Jesus’ response to her is troubling at first.  He’s silent, waiting to see how the disciples are going to react to this “Canaanite woman”.  Just days before, Jesus had fed the 5,000, walked on water, and calmed a mighty wind that was battering their boat with waves.  On that day they worshipped him and confessed him to be the Son of God.  So, knowing who he is and having been with him for so many healings we have to ask whether they will clue in and understand that his loving kindness could be for this “Canaanite woman” too, this non-Israelite.  How did they respond?  Indignance!  “Send her away.  She’s a bother to us.”  Their faith is still too little to grasp the full scope of the “loving-kind” nature of Jesus, the Son of God.

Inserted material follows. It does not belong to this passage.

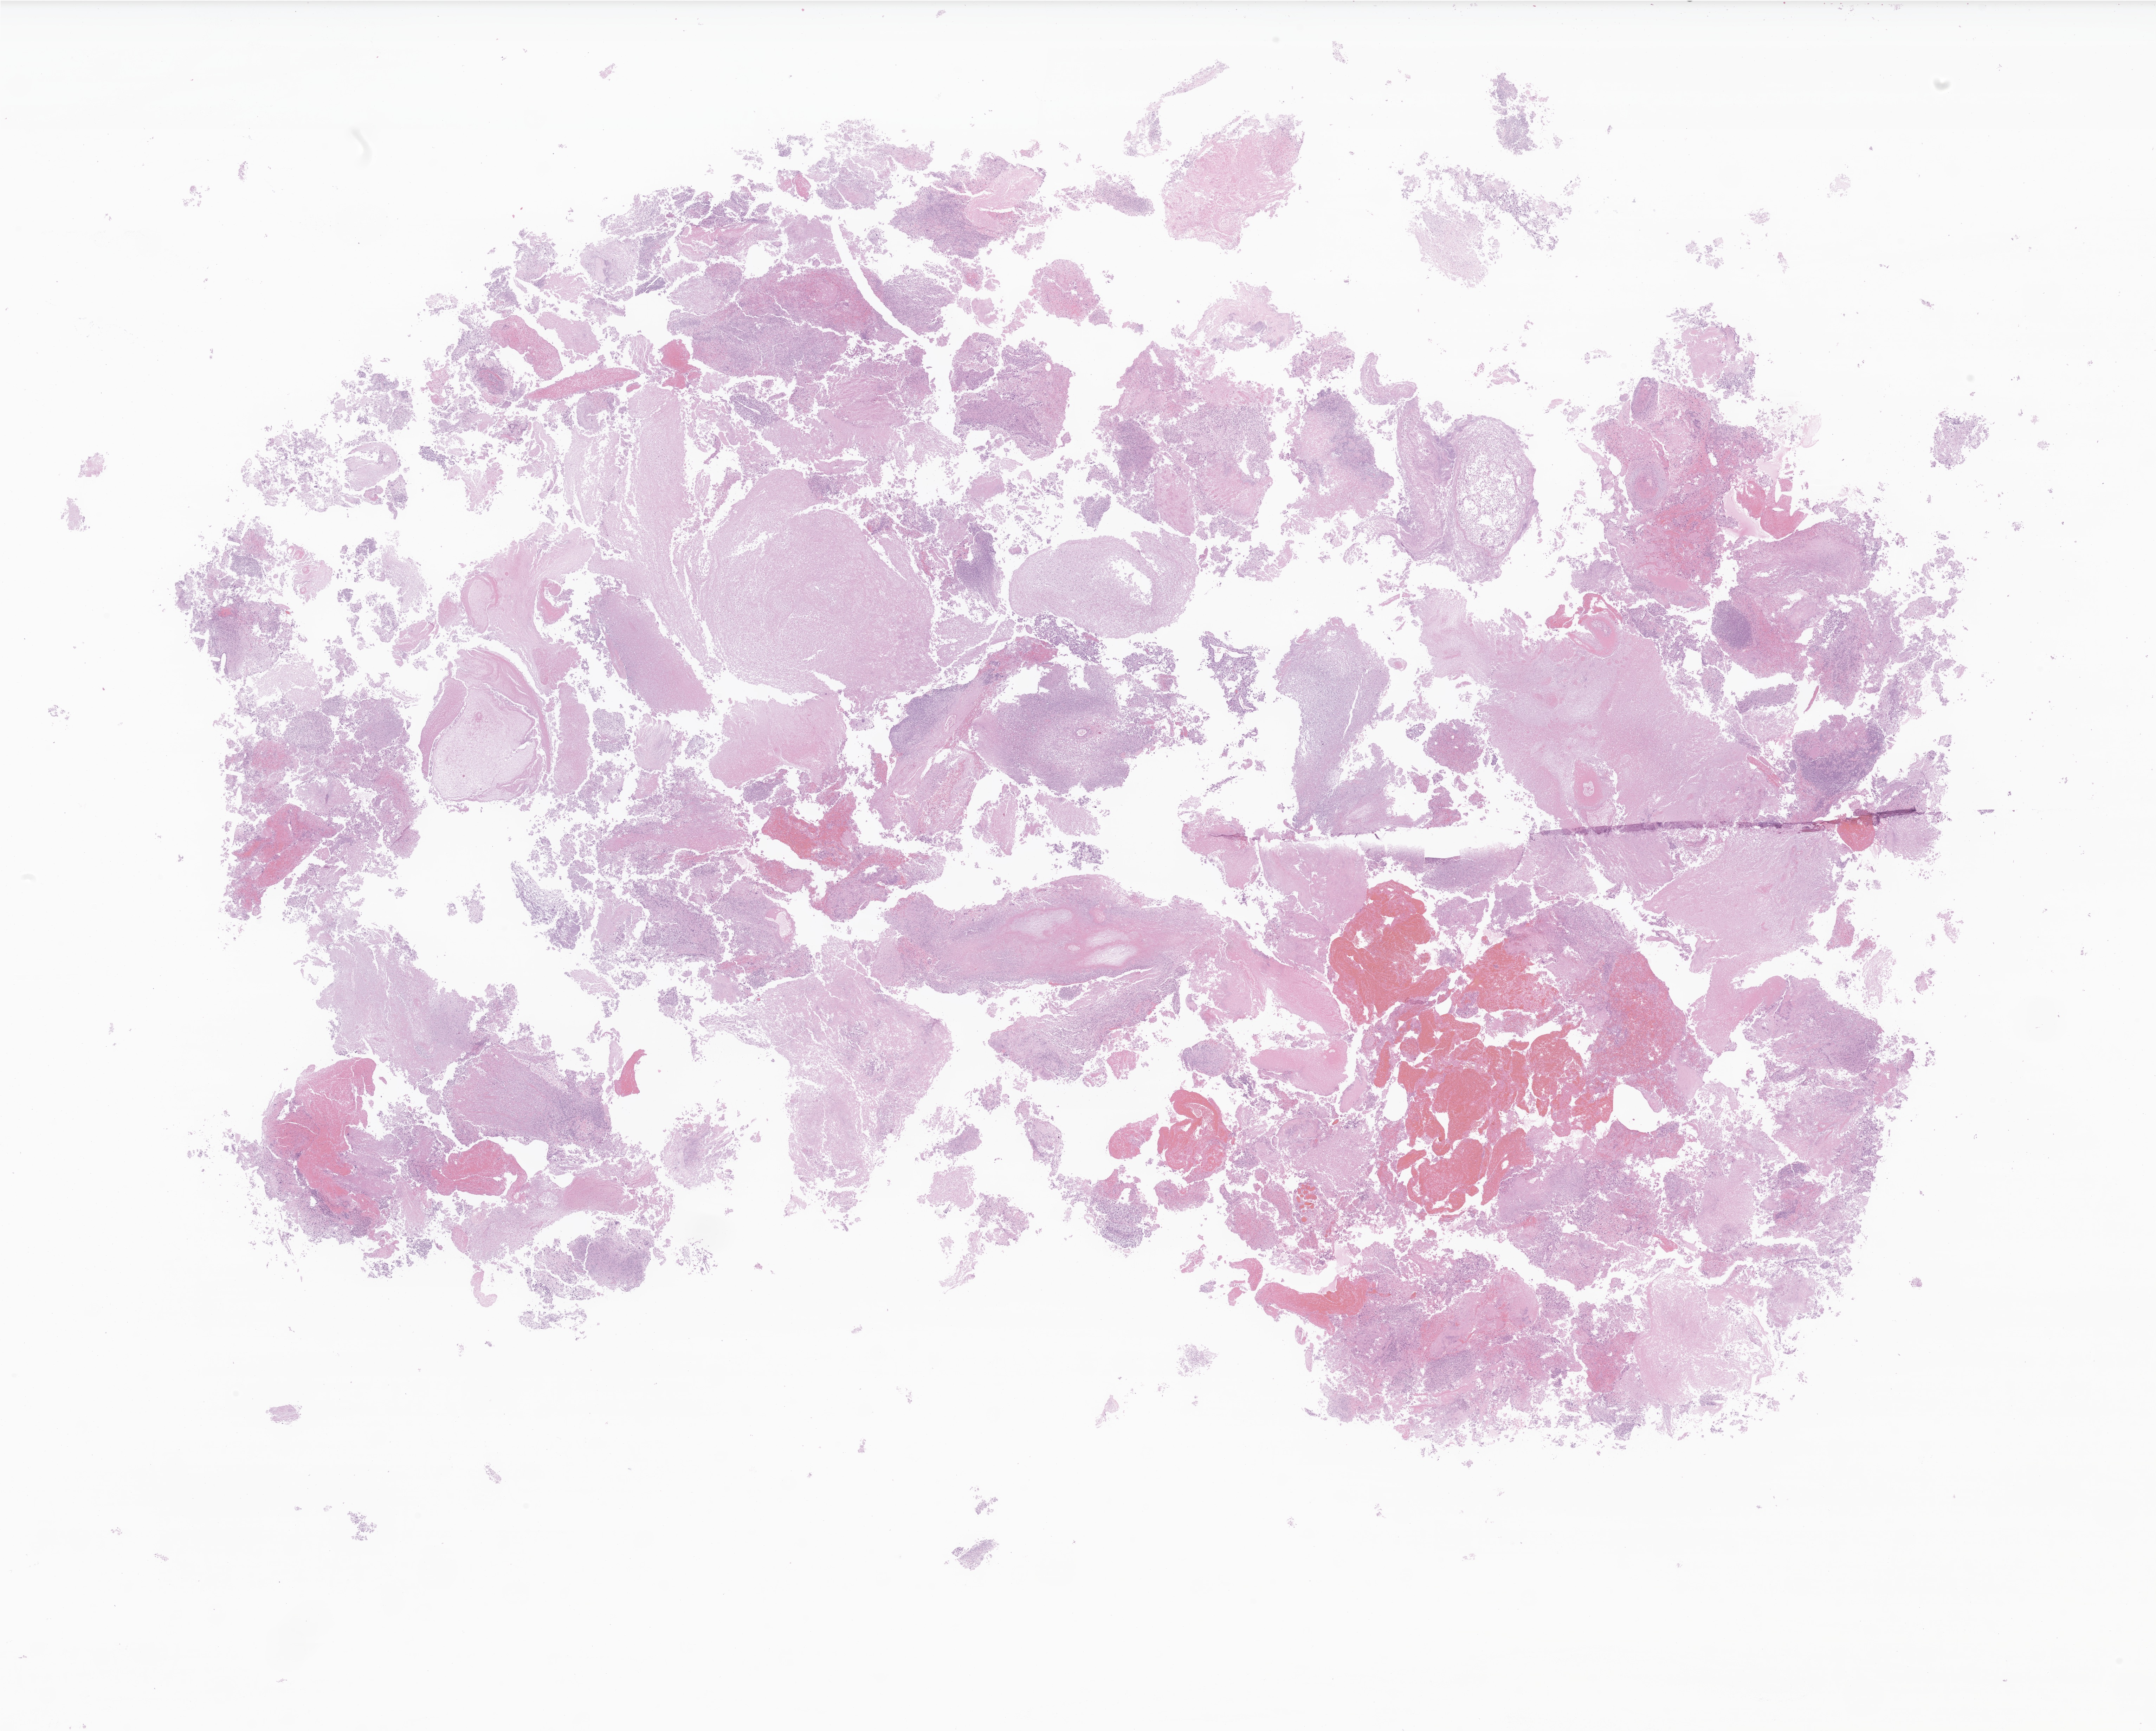
Haematoxylin and eosin whole-slide image of tumor tissue from the endometrium, low-resolution overview of the scanned area, about 25.9 x 20.8 mm, formalin-fixed, paraffin-embedded (FFPE) tissue. Female patient, age 194 months (16 years 2 months).
Recorded diagnosis: Carcinoma, metastatic, NOS.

Sometimes the best way to get people to see that their beliefs and prejudices are wrong is to mimic them.  So, Jesus says to the women, “I was sent only to the lost sheep of Israel.”  In great desperation, she falls to her knees and begs, “Lord, help me!”  But then, Jesus' response to this cry for help is just plain cold-hearted.  “It is immoral to take bread from children and give it to the dogs.”  He’s implying she is a Canaanite “dog” and it would be immoral for him to help her.

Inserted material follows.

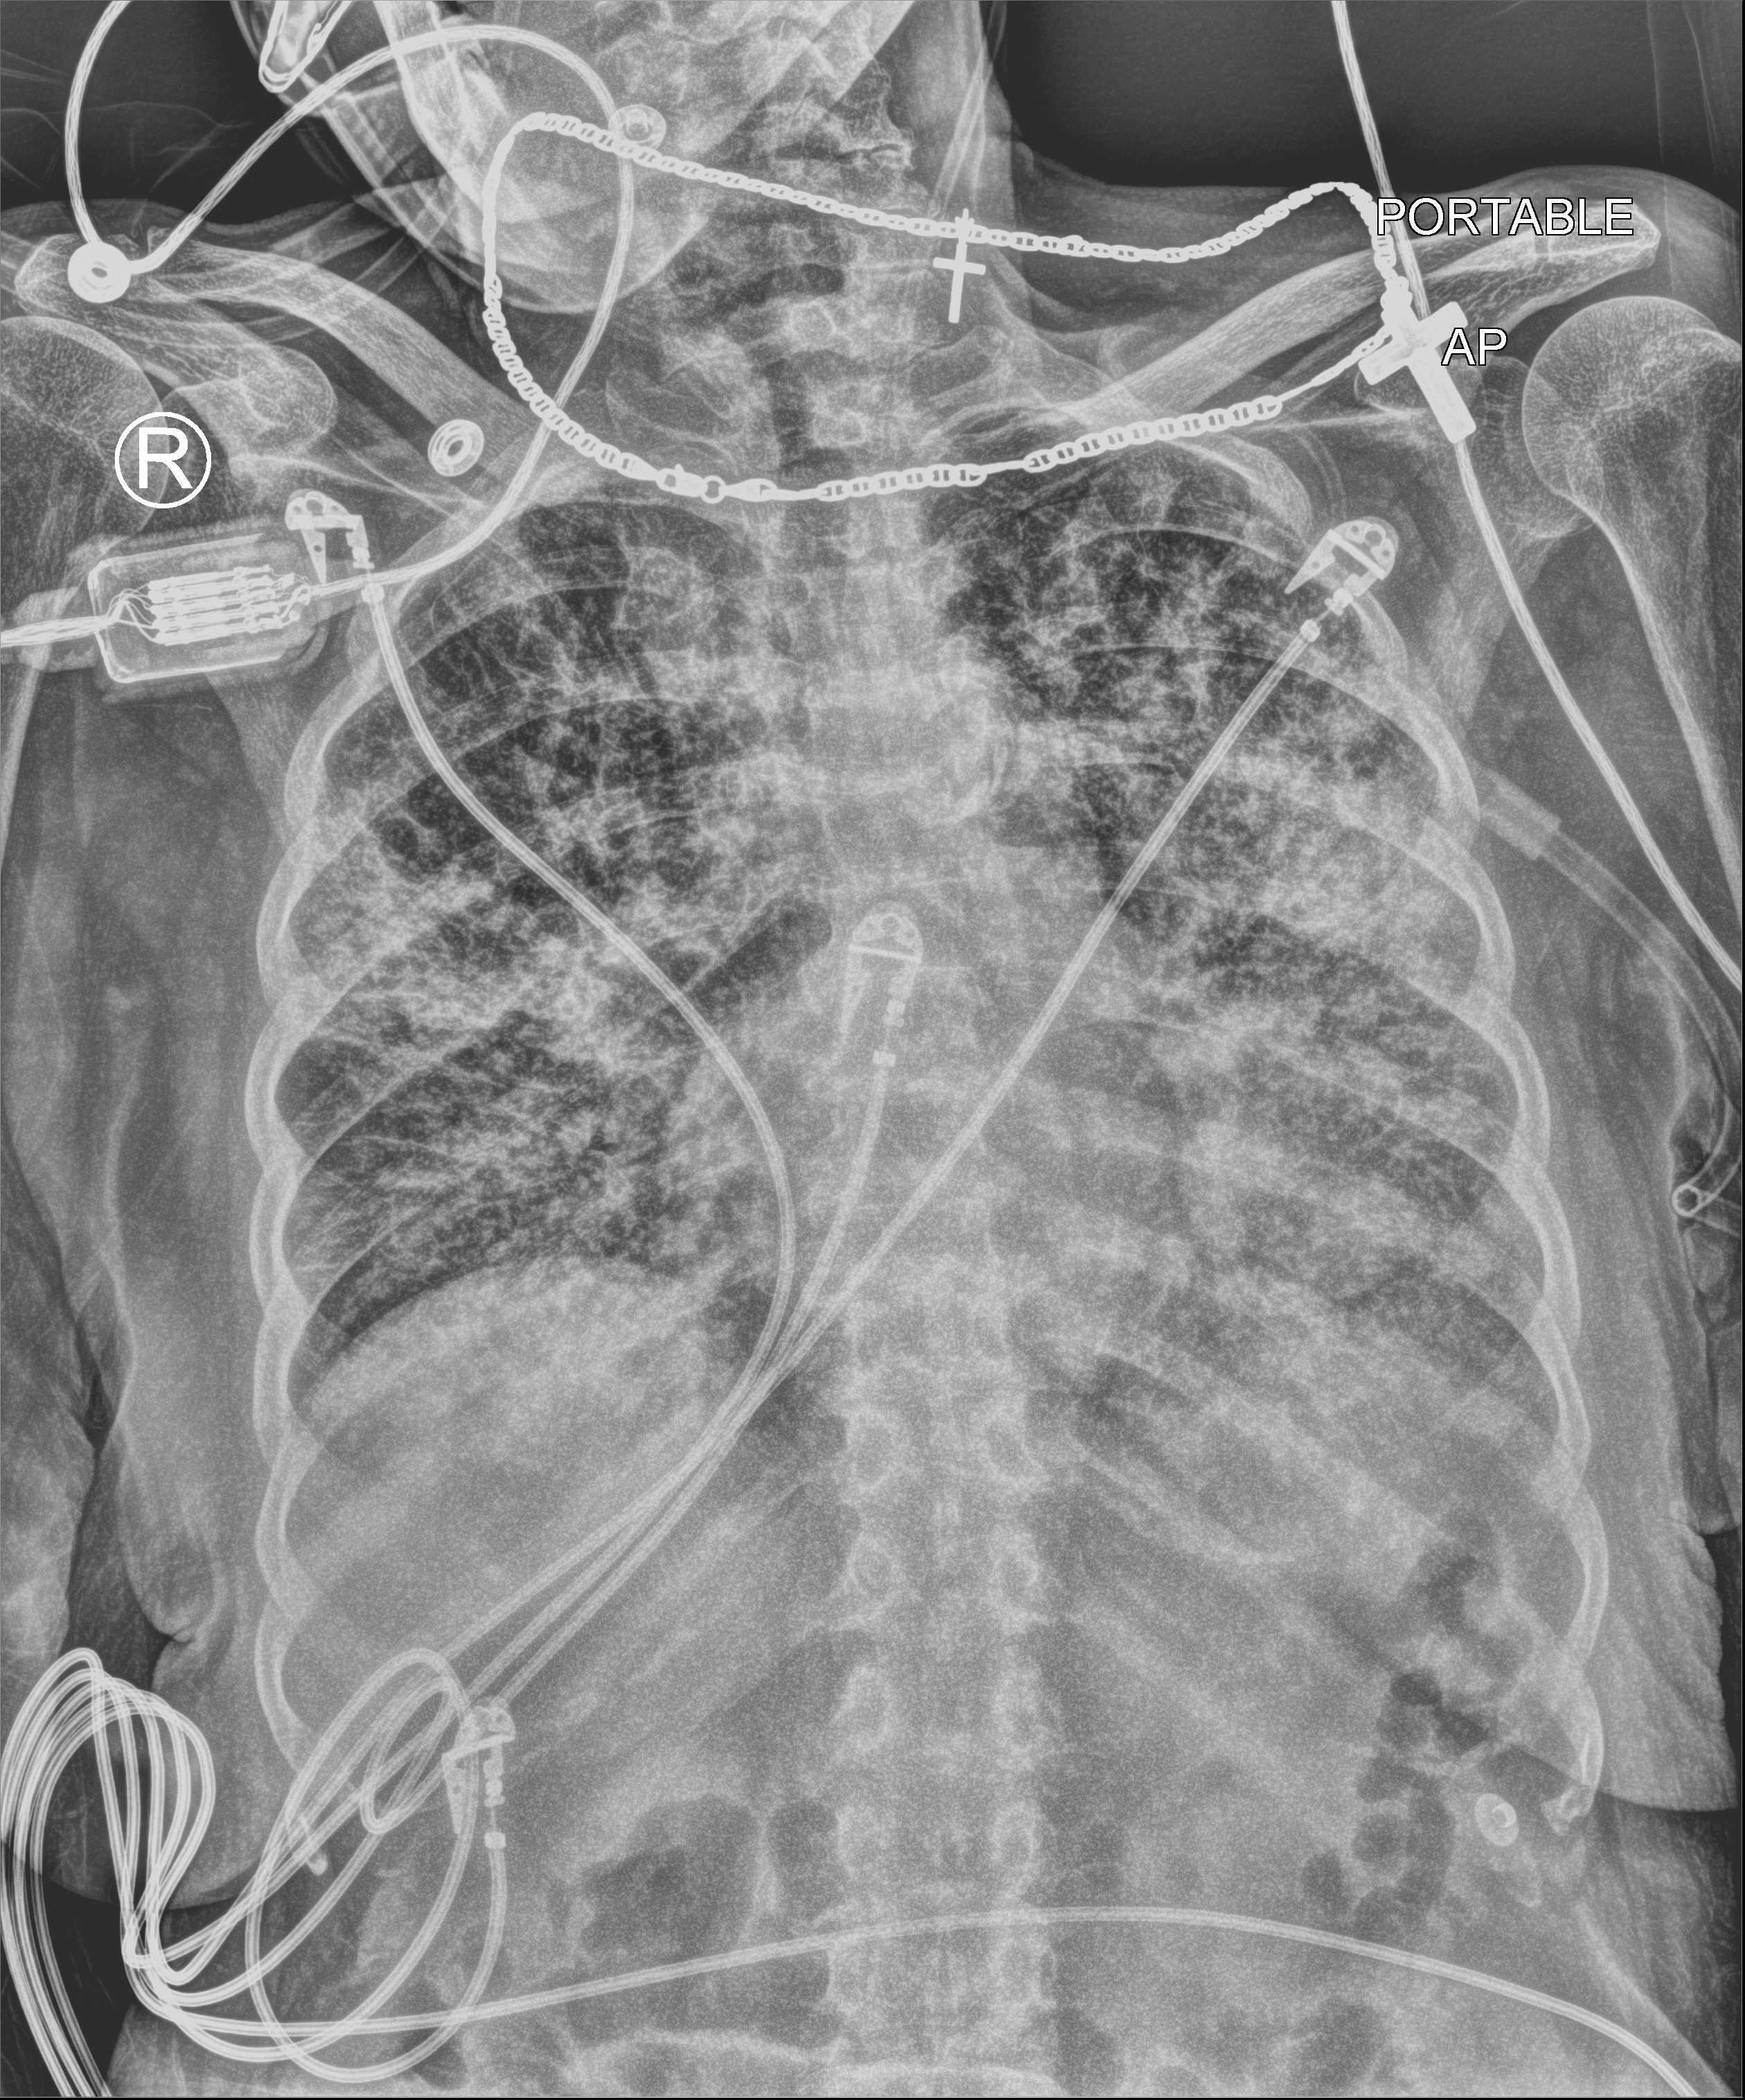
Bedside chest radiograph (computed radiography); anteroposterior (AP) projection. Patient hospitalised with COVID-19; female, aged 75–90 years.
Hospital-stay facts (about this admission, not read from this image; timing relative to this image not recorded):
- mechanically ventilated during this hospital stay: no
- admitted to intensive care during this hospital stay: no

I would think that at this point his disciples would be saying to themselves, “This humiliating act of racist religious exclusivism is completely out of character for the Jesus we know to be the Son of God.  It is not what we are about.”
The early church had to overcome a lot of racial prejudice and religious exclusivity to be the Body of Christ into which God had called the Gentile peoples.  They had to welcome Samaritans, Canaanites, Arabs, Greeks, Romans, Scythians, barbarians, and so forth into the fellowship of the Body of Christ because that’s what God in Christ through the working of the Holy Spirit was doing.  It may have seemed to them that God was changing his stance on a few things. 
For example, roughly 1,300 years prior to Jesus' encounter with this Canaanite woman the Israelites were invading the Land of Canaan.  God had told the Israelites to annihilate the Canaanites because they were idolatrous and he didn’t want their ways to be practiced by the Israelites.  Through Moses God gave them laws that included such things as men who dress like women and women who dress like men should be stoned to death.  I suspect that’s how the idolatrous Canaanites dressed and acted when they worshipped their idols.  Among the people of God in Jesus’ day, the Pharisees, the religious crumb police, the law-abiders who judged what was moral, good, virtuous, and beautiful in God’s eye would have had nothing but disdain for this “Canaanite woman” particularly that she thought that Israel’s loving-kind Living God would have anything to do with her.  They likely would have said that her daughter was demon-possessed because she simply deserved it for what she was.  But Jesus the Son of the Living God of loving-kindness who helps us healed the daughter on account of the faith exhibited by her mother, a “Canaanite Woman”.
This is a lesson for us.  There are a lot of people outside the church that we look down our noses in disdain at.  We think “those people” immoral.  We quote scriptures about how God is going to get “those people”.  But among “those people” are some desperate people of great faith, who cry to our God for mercy, for help, but they can’t come to church to find it.  Why?  We the disciples of Jesus are too preoccupied with the crumbs!  Amen.